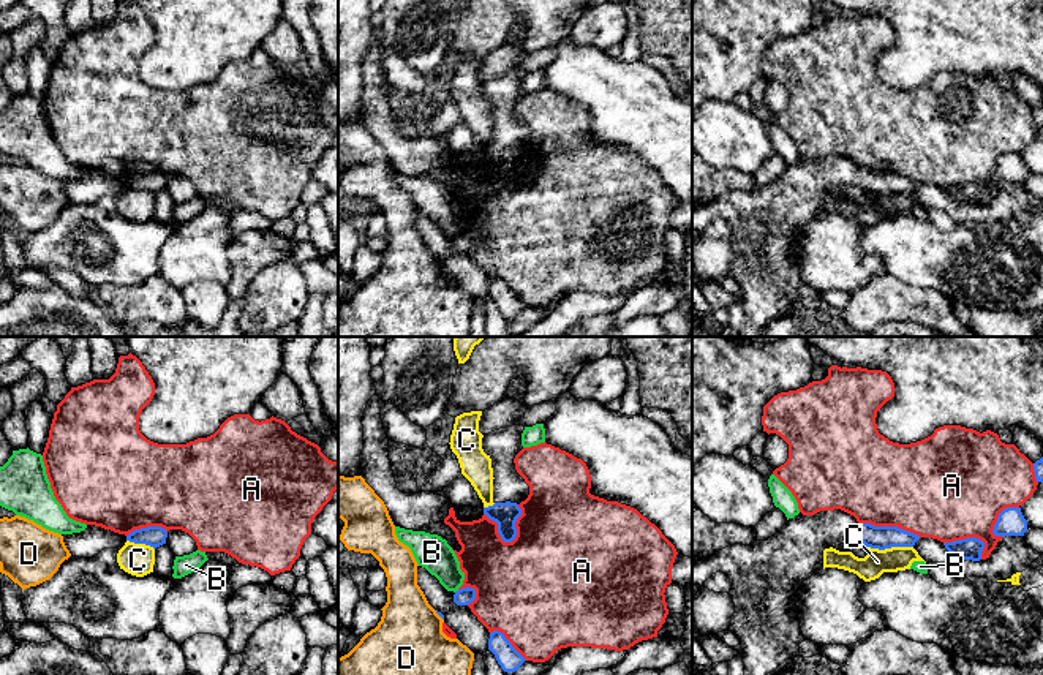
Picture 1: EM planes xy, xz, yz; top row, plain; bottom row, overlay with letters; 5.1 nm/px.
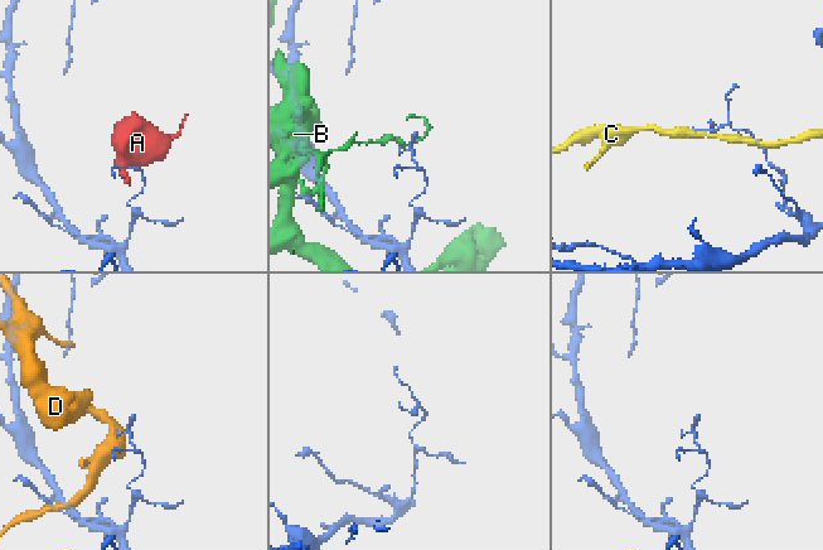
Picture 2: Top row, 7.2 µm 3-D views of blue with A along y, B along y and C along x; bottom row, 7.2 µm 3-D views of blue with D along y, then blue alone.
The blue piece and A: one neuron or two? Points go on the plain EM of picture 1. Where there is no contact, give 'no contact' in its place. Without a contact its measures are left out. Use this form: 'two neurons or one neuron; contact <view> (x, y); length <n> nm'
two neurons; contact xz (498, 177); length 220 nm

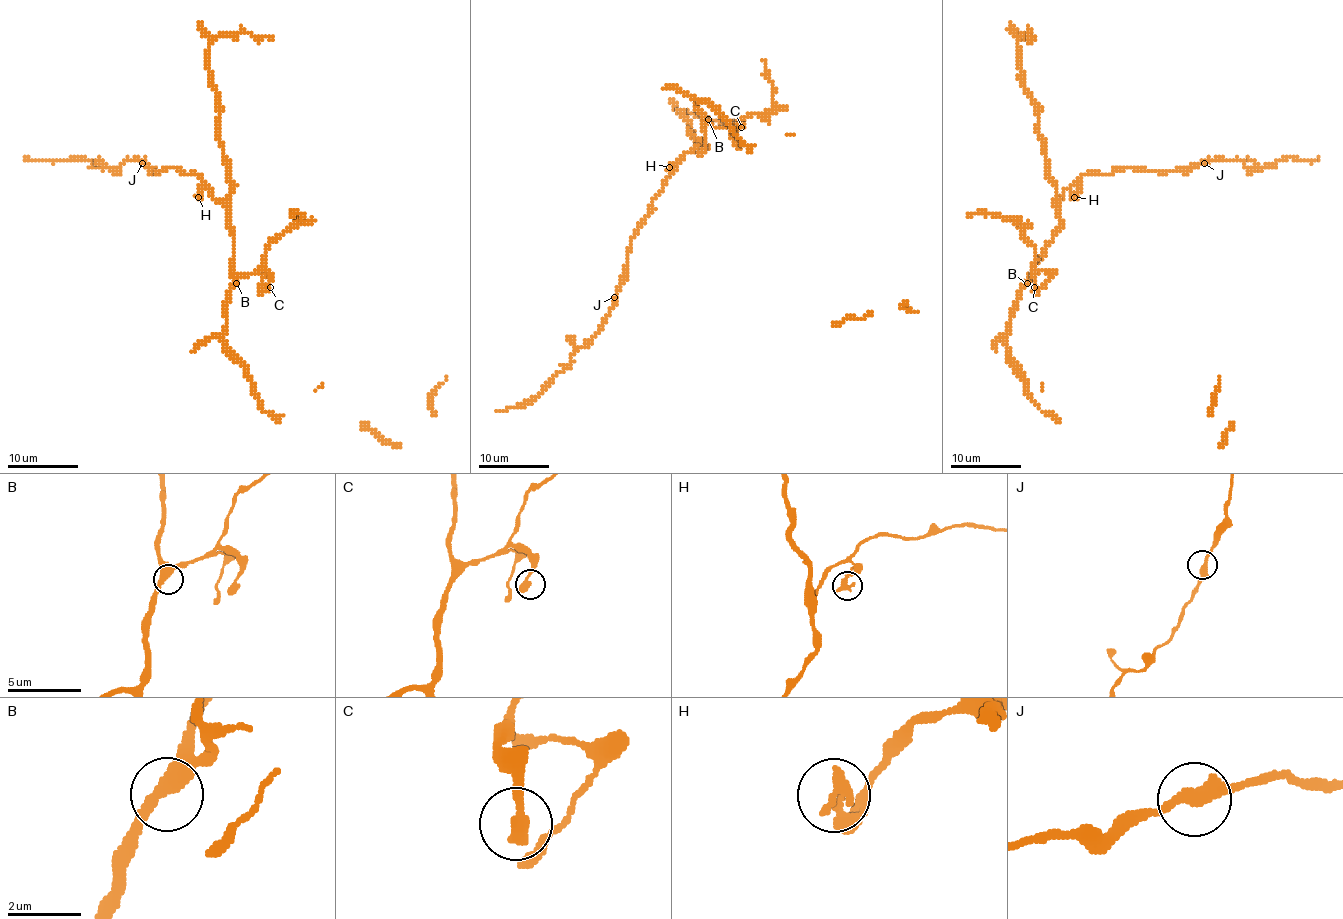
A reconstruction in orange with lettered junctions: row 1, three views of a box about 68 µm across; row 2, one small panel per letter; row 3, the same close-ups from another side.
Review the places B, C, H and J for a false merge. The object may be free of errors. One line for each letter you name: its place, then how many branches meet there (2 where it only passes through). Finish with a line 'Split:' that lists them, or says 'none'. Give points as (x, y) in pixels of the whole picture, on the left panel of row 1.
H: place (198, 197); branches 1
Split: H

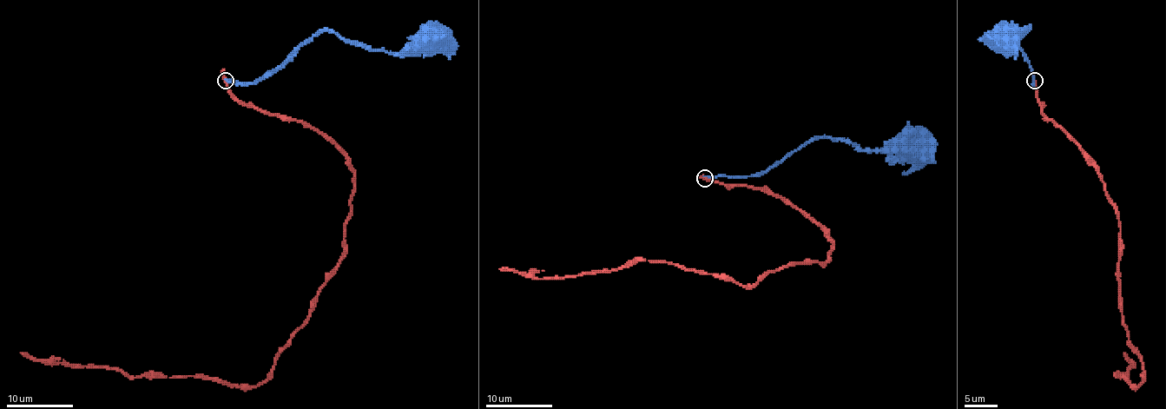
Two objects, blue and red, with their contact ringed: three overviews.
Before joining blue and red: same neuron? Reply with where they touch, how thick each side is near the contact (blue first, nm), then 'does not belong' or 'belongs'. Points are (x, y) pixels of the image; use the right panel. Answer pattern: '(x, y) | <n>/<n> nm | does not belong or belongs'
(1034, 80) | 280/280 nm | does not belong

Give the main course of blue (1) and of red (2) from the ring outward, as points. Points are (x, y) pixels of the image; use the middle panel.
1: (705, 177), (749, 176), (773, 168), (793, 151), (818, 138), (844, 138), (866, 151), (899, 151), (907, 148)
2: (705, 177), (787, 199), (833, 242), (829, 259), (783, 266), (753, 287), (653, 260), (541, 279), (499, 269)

---

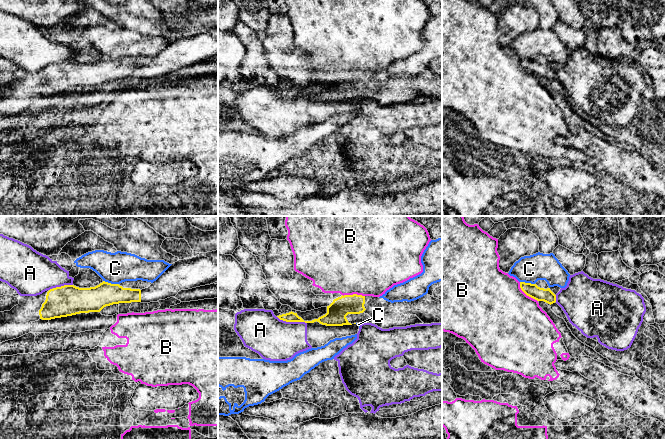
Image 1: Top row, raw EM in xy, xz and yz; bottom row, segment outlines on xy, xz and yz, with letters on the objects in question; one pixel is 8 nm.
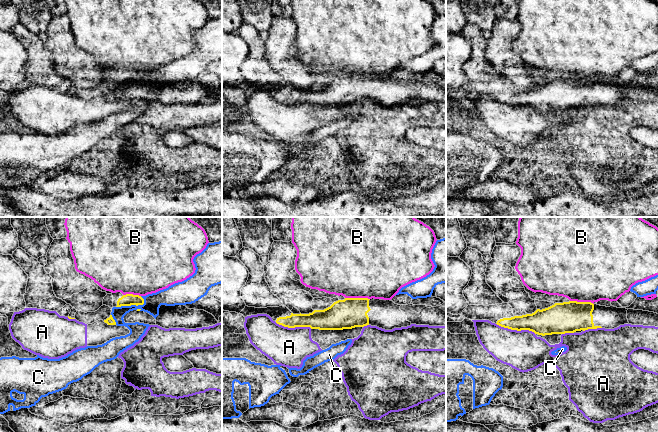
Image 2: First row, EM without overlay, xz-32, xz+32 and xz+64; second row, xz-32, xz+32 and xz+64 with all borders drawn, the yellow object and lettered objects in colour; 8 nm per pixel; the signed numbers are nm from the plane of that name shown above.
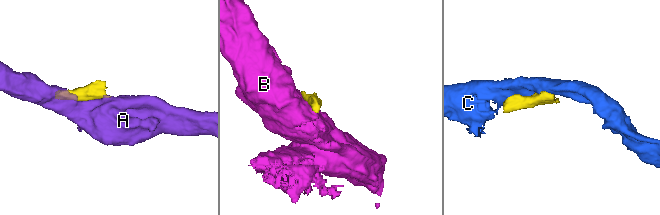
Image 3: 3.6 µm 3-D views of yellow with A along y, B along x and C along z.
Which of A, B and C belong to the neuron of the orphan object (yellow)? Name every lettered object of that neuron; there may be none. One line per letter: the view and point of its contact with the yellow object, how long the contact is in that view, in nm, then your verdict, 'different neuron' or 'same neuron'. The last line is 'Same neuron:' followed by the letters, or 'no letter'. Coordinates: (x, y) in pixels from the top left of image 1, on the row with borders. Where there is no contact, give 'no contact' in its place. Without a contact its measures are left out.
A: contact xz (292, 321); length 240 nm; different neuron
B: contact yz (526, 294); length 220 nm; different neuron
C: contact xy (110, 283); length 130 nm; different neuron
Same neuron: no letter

--

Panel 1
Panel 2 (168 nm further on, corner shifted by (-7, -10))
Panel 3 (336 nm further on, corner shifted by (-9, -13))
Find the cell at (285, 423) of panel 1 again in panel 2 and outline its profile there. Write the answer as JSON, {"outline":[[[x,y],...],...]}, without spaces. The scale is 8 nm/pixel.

### TASK REQUIREMENTS
Print exactly, with no pictures, the lines above from the one that holds "Picture 1: EM" through the one that holds "Two objects, blue", both of them included.

### RESULT OF THIS EXERCISE
Picture 1: EM planes xy, xz, yz; top row, plain; bottom row, overlay with letters; 5.1 nm/px.
Picture 2: Top row, 7.2 µm 3-D views of blue with A along y, B along y and C along x; bottom row, 7.2 µm 3-D views of blue with D along y, then blue alone.
The blue piece and A: one neuron or two? Points go on the plain EM of picture 1. Where there is no contact, give 'no contact' in its place. Without a contact its measures are left out. Use this form: 'two neurons or one neuron; contact <view> (x, y); length <n> nm'
two neurons; contact xz (498, 177); length 220 nm

A reconstruction in orange with lettered junctions: row 1, three views of a box about 68 µm across; row 2, one small panel per letter; row 3, the same close-ups from another side.
Review the places B, C, H and J for a false merge. The object may be free of errors. One line for each letter you name: its place, then how many branches meet there (2 where it only passes through). Finish with a line 'Split:' that lists them, or says 'none'. Give points as (x, y) in pixels of the whole picture, on the left panel of row 1.
H: place (198, 197); branches 1
Split: H

Two objects, blue and red, with their contact ringed: three overviews.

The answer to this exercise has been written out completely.